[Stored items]
:::::
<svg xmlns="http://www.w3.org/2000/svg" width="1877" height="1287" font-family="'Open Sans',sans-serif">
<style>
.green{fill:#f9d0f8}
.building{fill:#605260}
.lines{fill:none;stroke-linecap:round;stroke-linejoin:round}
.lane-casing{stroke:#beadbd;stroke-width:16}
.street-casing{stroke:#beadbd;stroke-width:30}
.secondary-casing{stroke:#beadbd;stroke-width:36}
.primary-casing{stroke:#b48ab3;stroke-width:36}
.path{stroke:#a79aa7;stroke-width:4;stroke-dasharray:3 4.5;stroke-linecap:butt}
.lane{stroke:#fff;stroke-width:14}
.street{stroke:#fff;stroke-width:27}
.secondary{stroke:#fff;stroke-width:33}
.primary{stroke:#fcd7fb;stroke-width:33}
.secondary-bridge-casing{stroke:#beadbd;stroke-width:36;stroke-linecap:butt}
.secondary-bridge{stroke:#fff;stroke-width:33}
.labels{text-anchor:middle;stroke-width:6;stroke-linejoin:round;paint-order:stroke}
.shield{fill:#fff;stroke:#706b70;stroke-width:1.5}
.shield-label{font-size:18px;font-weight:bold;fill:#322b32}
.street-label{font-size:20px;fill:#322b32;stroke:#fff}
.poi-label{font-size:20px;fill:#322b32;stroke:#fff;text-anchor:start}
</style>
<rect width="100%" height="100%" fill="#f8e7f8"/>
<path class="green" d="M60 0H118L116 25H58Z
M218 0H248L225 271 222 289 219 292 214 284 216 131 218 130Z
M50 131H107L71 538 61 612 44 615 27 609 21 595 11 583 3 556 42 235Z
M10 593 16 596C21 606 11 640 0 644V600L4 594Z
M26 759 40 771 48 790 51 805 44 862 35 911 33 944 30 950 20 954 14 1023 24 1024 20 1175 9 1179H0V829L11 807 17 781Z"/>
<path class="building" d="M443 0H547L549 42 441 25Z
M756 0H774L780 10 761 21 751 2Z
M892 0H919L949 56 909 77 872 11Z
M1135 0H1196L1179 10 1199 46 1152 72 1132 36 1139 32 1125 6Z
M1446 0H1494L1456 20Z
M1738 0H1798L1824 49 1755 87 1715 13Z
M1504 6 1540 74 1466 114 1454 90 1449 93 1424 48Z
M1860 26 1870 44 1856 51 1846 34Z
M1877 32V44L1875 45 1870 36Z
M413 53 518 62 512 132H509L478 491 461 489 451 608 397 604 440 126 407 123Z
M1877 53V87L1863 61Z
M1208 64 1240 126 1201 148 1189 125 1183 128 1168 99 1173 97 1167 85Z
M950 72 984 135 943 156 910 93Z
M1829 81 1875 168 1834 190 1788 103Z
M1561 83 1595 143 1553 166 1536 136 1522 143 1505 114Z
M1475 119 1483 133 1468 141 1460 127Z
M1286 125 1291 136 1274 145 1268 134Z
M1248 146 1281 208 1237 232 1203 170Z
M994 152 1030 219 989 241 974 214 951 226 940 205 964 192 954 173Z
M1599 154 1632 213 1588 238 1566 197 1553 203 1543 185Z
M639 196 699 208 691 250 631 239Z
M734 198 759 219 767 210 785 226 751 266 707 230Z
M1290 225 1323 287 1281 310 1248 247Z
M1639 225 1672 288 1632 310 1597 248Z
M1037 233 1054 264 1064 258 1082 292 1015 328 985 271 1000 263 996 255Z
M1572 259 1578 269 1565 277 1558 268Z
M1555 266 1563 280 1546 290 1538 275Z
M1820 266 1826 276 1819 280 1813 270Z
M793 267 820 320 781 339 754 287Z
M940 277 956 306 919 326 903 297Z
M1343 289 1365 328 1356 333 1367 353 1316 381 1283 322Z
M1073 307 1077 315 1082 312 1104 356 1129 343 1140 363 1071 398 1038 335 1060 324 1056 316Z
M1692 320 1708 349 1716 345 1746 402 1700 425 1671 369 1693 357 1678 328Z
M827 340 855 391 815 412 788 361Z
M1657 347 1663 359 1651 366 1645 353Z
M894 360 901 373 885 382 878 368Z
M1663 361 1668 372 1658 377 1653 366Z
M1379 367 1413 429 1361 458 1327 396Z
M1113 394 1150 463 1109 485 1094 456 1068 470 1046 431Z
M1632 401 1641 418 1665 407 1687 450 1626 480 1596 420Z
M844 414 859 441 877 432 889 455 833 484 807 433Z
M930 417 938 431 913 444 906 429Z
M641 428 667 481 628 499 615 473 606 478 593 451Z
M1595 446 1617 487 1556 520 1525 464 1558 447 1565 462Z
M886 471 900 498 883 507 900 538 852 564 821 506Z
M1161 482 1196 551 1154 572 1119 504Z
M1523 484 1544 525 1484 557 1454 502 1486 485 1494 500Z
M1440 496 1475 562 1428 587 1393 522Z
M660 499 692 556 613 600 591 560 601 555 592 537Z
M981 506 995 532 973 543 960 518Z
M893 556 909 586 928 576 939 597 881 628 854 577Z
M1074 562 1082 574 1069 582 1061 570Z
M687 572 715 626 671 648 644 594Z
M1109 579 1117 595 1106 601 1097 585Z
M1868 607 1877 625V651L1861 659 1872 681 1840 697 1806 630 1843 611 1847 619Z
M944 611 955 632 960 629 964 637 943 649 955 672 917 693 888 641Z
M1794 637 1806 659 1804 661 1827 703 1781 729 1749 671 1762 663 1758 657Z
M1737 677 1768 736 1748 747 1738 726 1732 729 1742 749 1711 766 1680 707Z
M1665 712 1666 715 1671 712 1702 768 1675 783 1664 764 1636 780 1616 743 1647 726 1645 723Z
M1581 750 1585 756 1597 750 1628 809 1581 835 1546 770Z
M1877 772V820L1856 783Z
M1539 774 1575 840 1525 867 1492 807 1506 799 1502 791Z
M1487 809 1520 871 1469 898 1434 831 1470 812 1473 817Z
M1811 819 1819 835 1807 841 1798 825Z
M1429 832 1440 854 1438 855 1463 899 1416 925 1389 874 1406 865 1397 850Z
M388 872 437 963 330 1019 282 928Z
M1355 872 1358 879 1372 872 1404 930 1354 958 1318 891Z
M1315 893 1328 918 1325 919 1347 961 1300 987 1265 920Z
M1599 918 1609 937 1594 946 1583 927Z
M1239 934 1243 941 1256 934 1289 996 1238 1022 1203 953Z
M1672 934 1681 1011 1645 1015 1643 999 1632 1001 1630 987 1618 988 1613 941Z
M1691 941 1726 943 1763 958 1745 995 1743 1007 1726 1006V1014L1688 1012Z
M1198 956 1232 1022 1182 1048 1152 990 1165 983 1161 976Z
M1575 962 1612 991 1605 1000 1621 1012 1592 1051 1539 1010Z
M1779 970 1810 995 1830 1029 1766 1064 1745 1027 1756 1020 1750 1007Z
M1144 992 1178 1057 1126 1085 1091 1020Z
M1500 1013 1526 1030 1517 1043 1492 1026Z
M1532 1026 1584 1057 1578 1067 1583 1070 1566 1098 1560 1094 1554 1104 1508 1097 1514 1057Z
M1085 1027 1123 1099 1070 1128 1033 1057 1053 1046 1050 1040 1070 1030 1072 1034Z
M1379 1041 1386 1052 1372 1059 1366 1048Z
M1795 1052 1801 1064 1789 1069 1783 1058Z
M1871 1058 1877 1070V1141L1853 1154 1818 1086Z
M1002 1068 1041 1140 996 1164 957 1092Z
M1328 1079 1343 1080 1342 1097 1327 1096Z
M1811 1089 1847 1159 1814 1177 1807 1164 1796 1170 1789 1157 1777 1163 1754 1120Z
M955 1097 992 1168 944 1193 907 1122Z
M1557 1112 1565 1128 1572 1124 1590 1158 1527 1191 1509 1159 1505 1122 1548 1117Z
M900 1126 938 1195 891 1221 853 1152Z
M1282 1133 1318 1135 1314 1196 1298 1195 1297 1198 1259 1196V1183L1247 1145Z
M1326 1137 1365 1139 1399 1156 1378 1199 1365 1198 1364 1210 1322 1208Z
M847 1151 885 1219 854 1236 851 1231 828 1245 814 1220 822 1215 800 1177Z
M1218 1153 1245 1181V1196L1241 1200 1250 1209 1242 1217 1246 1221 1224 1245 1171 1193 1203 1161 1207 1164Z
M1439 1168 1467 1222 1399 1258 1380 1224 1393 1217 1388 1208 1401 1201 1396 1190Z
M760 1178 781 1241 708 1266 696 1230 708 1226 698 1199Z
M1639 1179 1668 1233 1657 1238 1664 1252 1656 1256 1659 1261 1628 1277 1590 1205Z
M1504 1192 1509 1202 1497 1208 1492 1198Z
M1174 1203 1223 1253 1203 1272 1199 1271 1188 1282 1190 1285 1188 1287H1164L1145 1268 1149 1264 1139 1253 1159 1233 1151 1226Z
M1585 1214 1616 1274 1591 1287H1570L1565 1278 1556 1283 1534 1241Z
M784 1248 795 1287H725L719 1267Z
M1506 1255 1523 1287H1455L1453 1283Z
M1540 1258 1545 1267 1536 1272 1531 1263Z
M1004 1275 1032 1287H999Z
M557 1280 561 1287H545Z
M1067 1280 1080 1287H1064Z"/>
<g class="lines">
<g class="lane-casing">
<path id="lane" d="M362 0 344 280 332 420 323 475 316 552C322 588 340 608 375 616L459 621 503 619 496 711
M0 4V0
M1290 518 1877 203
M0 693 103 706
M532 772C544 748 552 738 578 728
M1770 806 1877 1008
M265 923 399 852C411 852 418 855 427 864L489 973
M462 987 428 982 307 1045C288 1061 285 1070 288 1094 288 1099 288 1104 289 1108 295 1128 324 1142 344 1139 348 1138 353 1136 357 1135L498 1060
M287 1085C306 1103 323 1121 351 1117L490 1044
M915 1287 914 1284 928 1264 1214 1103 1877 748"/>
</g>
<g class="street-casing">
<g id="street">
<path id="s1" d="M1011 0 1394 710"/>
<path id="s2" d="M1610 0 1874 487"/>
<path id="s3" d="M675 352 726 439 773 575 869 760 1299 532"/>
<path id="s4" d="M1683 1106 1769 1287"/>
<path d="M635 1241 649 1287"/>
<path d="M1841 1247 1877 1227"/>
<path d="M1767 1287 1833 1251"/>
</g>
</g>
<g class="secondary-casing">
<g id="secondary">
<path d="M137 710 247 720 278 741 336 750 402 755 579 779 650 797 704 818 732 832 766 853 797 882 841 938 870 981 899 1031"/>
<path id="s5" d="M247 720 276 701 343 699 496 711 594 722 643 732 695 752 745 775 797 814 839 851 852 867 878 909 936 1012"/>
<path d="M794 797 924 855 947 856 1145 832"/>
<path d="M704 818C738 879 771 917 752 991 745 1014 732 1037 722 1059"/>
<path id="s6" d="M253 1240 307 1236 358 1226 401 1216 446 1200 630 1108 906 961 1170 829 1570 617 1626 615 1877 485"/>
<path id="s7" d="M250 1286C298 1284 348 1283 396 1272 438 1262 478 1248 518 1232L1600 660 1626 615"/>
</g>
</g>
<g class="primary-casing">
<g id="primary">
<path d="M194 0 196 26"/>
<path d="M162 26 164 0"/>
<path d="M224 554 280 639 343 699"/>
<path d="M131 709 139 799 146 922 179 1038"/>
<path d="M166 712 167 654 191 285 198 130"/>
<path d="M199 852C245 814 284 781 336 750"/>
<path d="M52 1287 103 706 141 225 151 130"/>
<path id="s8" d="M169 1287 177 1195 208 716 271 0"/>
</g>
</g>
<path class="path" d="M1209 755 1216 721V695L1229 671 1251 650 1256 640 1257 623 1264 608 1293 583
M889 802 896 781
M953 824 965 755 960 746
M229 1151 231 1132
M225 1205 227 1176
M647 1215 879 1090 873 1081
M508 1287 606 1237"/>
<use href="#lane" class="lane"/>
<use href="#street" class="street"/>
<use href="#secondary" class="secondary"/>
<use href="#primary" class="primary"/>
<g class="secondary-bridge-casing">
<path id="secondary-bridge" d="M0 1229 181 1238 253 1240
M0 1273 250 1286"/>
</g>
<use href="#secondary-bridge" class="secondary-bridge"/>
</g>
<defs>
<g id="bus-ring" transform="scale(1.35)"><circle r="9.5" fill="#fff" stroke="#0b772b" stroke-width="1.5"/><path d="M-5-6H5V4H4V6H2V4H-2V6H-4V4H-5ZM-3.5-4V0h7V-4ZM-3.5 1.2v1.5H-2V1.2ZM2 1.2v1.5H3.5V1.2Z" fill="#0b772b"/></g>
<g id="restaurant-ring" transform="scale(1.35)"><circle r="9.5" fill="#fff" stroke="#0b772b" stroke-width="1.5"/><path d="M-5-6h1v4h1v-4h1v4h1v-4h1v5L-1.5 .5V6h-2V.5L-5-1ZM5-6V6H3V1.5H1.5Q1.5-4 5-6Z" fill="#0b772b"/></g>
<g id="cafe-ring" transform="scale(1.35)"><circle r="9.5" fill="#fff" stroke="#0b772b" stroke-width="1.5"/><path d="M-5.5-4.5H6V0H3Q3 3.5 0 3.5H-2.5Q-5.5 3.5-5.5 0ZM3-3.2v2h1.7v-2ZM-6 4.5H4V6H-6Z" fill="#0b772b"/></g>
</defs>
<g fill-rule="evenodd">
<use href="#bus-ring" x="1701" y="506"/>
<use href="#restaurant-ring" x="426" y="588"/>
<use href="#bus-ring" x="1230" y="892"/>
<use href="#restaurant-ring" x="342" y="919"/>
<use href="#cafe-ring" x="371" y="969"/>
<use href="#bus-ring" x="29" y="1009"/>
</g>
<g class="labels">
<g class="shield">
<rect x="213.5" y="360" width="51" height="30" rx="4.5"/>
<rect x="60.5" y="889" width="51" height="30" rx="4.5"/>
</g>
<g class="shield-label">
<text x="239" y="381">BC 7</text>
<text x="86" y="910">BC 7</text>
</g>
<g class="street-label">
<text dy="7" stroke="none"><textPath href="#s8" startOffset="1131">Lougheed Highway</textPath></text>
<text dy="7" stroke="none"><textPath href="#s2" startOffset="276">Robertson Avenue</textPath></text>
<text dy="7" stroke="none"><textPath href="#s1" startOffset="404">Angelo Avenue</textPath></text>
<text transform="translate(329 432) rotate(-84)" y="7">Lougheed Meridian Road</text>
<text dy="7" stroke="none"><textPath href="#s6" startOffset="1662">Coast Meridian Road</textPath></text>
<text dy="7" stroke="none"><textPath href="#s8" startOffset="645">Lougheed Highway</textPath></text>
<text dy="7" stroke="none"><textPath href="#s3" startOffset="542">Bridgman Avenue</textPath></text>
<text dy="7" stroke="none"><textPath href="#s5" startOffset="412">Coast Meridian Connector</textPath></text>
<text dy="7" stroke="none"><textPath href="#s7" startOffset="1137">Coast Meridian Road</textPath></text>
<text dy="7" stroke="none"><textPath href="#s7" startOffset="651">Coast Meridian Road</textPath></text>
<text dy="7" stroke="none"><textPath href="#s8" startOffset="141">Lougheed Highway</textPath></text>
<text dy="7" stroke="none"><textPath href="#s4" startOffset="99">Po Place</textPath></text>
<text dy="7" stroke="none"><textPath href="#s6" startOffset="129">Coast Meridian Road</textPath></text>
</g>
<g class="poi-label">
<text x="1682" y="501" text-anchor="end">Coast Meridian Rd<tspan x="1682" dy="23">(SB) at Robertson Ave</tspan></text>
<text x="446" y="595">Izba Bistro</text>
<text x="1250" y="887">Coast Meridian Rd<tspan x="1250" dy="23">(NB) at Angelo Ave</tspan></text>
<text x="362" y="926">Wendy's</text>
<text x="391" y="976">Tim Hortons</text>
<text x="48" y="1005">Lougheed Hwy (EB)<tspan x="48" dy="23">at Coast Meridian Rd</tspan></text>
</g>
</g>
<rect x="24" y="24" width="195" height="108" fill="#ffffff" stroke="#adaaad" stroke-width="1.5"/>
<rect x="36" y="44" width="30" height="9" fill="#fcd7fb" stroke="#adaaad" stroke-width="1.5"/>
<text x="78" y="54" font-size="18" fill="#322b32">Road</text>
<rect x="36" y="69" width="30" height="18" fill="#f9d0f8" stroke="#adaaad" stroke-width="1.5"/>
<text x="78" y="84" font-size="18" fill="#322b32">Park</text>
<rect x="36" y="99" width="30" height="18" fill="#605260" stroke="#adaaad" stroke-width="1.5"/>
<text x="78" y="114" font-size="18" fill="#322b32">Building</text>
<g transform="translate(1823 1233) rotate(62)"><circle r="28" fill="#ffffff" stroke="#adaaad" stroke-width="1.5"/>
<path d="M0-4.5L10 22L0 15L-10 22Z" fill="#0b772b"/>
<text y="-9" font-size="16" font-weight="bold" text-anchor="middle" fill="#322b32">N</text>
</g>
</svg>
:::::
Task item =>
Where does the word "lines" occur in the records? Return every line that holds it.

Response to the task =>
.lines{fill:none;stroke-linecap:round;stroke-linejoin:round}
<g class="lines">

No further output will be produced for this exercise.